Eğitimde ilk sıralarda yer alan çoğu ülkede anaokulunda ve ilkokulun iki üç yılında öğretim tematik, ortaöğretimde ve fakültelerde bütünlükçüdür. Hangi sistemin daha iyi olduğunu tartışmak yersiz çünkü ülkemizdeki sınavın tavrı belli: Üniversite sınavı -adı ÜSS’yken de ÖYS’yken de LYS’yken de AYT’yken de- bütünlükçü yaklaşımla daha kolay edinilecek kazanımları yoklar. Örneğin Namık Kemal’e ait olmayan bir eser cevap olarak istenirken seçeneklerde sanatçının roman, eleştiri, tiyatro türlerindeki eserleri bir arada verilir. Artık, bir sanatçının romanları 9. sınıfta, tiyatroları 10. sınıfta, eleştiri ve makaleleri 11. sınıfta anlatılmaktadır. MEB kitabında şiirlerine değinilmemişse sanatçının bu yönünün sınıfta anlatılmaması söz konusu olabilmektedir. Sanatçının içinde bulunduğu döneme çoğunlukla vurgu yapılmamakta, dönemin pek çok sanatçısından hiç söz edilmemektedir. Ancak sınav, ufak çaplı değişikliklerin dışında müfredatın ve kitabın eksik bıraktığı konuları, kişileri, kavramları, dönemleri, eser içeriklerini de sormaya devam etmektedir.
Öğrencilerin yükünün ne kadar arttığını görmemek mümkün değil ama görmezden gelmek mümkün. Neden sonuç ilişkisi kurarak dönemi ve sanatçıları anlayabilmek için sınavlara çok daha erken hazırlanmak zorundalar.
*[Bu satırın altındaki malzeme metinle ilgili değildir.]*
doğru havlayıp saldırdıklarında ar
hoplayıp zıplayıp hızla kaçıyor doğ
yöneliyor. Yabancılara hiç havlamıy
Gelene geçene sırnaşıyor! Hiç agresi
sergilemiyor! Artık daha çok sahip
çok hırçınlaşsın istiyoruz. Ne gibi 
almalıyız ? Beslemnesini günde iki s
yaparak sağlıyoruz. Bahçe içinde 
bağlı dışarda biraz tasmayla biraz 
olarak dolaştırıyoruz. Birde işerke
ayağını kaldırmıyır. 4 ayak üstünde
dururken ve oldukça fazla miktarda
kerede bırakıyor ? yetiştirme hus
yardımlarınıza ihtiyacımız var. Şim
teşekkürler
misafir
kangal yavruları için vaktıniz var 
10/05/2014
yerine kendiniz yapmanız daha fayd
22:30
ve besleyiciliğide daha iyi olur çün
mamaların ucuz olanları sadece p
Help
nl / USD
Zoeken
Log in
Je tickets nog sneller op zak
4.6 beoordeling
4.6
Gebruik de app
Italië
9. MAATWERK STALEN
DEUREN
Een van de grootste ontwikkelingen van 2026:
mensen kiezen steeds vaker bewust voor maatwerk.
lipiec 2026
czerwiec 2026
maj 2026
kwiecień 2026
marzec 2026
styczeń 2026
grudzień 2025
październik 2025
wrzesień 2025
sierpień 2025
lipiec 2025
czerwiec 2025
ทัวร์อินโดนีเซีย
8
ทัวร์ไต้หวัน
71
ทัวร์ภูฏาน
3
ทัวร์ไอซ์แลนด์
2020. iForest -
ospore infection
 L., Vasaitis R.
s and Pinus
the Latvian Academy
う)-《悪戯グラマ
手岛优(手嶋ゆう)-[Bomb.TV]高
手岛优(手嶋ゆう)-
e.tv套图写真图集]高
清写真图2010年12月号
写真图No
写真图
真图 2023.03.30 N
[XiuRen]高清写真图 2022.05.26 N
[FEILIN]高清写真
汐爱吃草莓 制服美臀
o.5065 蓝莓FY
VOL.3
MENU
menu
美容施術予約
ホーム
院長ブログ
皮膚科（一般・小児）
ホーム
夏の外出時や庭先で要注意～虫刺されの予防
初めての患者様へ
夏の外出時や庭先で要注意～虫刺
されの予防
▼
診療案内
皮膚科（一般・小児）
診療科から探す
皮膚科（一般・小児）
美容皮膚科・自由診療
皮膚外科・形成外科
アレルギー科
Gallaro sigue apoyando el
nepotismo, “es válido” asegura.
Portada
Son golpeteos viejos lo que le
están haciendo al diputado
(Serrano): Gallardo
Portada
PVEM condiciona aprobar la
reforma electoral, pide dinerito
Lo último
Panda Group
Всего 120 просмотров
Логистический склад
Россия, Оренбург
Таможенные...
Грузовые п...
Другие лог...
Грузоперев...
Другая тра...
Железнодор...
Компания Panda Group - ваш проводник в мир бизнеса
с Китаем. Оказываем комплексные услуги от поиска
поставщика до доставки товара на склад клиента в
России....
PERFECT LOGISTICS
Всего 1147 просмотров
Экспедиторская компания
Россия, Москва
Öğretmen içinse başka zorluklar söz konusudur: Sınavın, yazarı bölüp parçalamadan, onu ve eserlerini bir bütün olarak sorduğunu söyleyenlerin karşısına müfredatçılık duvar gibi dikilmektedir. MEB kitabında yer alan sınırlı bilgi, rahatına düşkün öğretmenlerin son sınırı hâline gelmiştir. Müfettiş endişesi ya da bahanesiyle, icat çıkarmayıncı bölüm başkanları “Müfredatta neyse o.” derler.
Öte yandan, bütünselliği bozan sistem yüzünden sınavın sorduğu sorular ancak ezberle yapılır hâle geldiğinden bazı yayınevleri, parçalara ayrılmış bilgi yığınlarını kendilerince kodlayarak “Dişi Örümcek, Anahtar’ı bulup Nilgün adlı kızı kurtarmış ama kendisine Yezid’in Kızı diyen halka karşı çıktığından Sürgün’e yollanmış.” kompozisyonuyla Refik Halit’in bazı romanlarının hatırlanmasına yönelik tuhaf işlere kalkışmıştır.
Ancak olan biten her şey ta yukarıdan onaylıdır, imzalıdır, mühürlüdür. Kitaba uygundur, söylenecek her şey baştan bellidir: “Sınav böyle sorduğu için, müfredatta bu kadarı verildiğinden ötürü, kitapta sadece bunlar var diye…” İşler kitabına uydurulduğu müddetçe tedavinin yanlışlığı dert edilmemektedir. Neyse ki aklın yolu bir ve doğru tedavinin ne denli önemli olduğunu düşünen eğitimcilerimiz işi kitabına uyduranlardan katbekat fazla.